Dataset entries ->
======

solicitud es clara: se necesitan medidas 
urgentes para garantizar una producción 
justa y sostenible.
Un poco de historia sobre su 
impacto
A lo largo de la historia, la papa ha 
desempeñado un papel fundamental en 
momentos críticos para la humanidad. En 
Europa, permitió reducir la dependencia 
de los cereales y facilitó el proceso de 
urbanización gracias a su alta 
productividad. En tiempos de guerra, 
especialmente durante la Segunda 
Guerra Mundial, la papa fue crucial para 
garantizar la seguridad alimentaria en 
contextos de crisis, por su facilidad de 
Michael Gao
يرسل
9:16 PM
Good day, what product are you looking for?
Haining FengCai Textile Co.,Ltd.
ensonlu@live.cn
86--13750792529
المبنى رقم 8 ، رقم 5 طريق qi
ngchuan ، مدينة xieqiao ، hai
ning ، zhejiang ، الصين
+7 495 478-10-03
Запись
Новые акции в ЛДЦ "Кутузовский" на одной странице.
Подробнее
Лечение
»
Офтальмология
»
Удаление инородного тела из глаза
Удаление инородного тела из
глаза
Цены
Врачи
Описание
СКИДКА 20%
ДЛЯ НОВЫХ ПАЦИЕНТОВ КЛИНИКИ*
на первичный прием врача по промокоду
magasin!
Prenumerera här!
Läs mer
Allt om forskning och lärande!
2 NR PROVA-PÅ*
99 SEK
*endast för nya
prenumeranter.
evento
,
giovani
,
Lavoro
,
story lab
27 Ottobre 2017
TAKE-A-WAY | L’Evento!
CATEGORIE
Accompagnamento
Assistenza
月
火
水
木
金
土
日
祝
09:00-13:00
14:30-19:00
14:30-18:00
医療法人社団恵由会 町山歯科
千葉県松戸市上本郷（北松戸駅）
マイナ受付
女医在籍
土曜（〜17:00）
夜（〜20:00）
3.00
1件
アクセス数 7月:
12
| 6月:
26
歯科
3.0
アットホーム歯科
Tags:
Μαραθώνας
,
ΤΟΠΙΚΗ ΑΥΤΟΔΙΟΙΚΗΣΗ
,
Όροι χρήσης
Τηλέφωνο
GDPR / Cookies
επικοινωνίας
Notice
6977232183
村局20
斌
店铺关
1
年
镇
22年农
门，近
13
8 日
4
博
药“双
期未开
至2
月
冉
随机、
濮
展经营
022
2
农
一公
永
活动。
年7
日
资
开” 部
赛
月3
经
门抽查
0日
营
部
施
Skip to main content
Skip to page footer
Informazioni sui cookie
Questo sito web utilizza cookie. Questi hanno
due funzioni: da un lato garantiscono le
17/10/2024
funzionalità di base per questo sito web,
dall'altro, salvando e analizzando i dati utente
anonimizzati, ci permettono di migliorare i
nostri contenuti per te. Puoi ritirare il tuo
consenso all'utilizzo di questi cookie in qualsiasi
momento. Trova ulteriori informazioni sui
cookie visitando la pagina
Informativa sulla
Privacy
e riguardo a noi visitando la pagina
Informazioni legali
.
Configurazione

======

An exact transcription of the data above is required.

solicitud es clara: se necesitan medidas 
urgentes para garantizar una producción 
justa y sostenible.
Un poco de historia sobre su 
impacto
A lo largo de la historia, la papa ha 
desempeñado un papel fundamental en 
momentos críticos para la humanidad. En 
Europa, permitió reducir la dependencia 
de los cereales y facilitó el proceso de 
urbanización gracias a su alta 
productividad. En tiempos de guerra, 
especialmente durante la Segunda 
Guerra Mundial, la papa fue crucial para 
garantizar la seguridad alimentaria en 
contextos de crisis, por su facilidad de 
Michael Gao
يرسل
9:16 PM
Good day, what product are you looking for?
Haining FengCai Textile Co.,Ltd.
ensonlu@live.cn
86--13750792529
المبنى رقم 8 ، رقم 5 طريق qi
ngchuan ، مدينة xieqiao ، hai
ning ، zhejiang ، الصين
+7 495 478-10-03
Запись
Новые акции в ЛДЦ "Кутузовский" на одной странице.
Подробнее
Лечение
»
Офтальмология
»
Удаление инородного тела из глаза
Удаление инородного тела из
глаза
Цены
Врачи
Описание
СКИДКА 20%
ДЛЯ НОВЫХ ПАЦИЕНТОВ КЛИНИКИ*
на первичный прием врача по промокоду
magasin!
Prenumerera här!
Läs mer
Allt om forskning och lärande!
2 NR PROVA-PÅ*
99 SEK
*endast för nya
prenumeranter.
evento
,
giovani
,
Lavoro
,
story lab
27 Ottobre 2017
TAKE-A-WAY | L’Evento!
CATEGORIE
Accompagnamento
Assistenza
月
火
水
木
金
土
日
祝
09:00-13:00
14:30-19:00
14:30-18:00
医療法人社団恵由会 町山歯科
千葉県松戸市上本郷（北松戸駅）
マイナ受付
女医在籍
土曜（〜17:00）
夜（〜20:00）
3.00
1件
アクセス数 7月:
12
| 6月:
26
歯科
3.0
アットホーム歯科
Tags:
Μαραθώνας
,
ΤΟΠΙΚΗ ΑΥΤΟΔΙΟΙΚΗΣΗ
,
Όροι χρήσης
Τηλέφωνο
GDPR / Cookies
επικοινωνίας
Notice
6977232183
村局20
斌
店铺关
1
年
镇
22年农
门，近
13
8 日
4
博
药“双
期未开
至2
月
冉
随机、
濮
展经营
022
2
农
一公
永
活动。
年7
日
资
开” 部
赛
月3
经
门抽查
0日
营
部
施
Skip to main content
Skip to page footer
Informazioni sui cookie
Questo sito web utilizza cookie. Questi hanno
due funzioni: da un lato garantiscono le
17/10/2024
funzionalità di base per questo sito web,
dall'altro, salvando e analizzando i dati utente
anonimizzati, ci permettono di migliorare i
nostri contenuti per te. Puoi ritirare il tuo
consenso all'utilizzo di questi cookie in qualsiasi
momento. Trova ulteriori informazioni sui
cookie visitando la pagina
Informativa sulla
Privacy
e riguardo a noi visitando la pagina
Informazioni legali
.
Configurazione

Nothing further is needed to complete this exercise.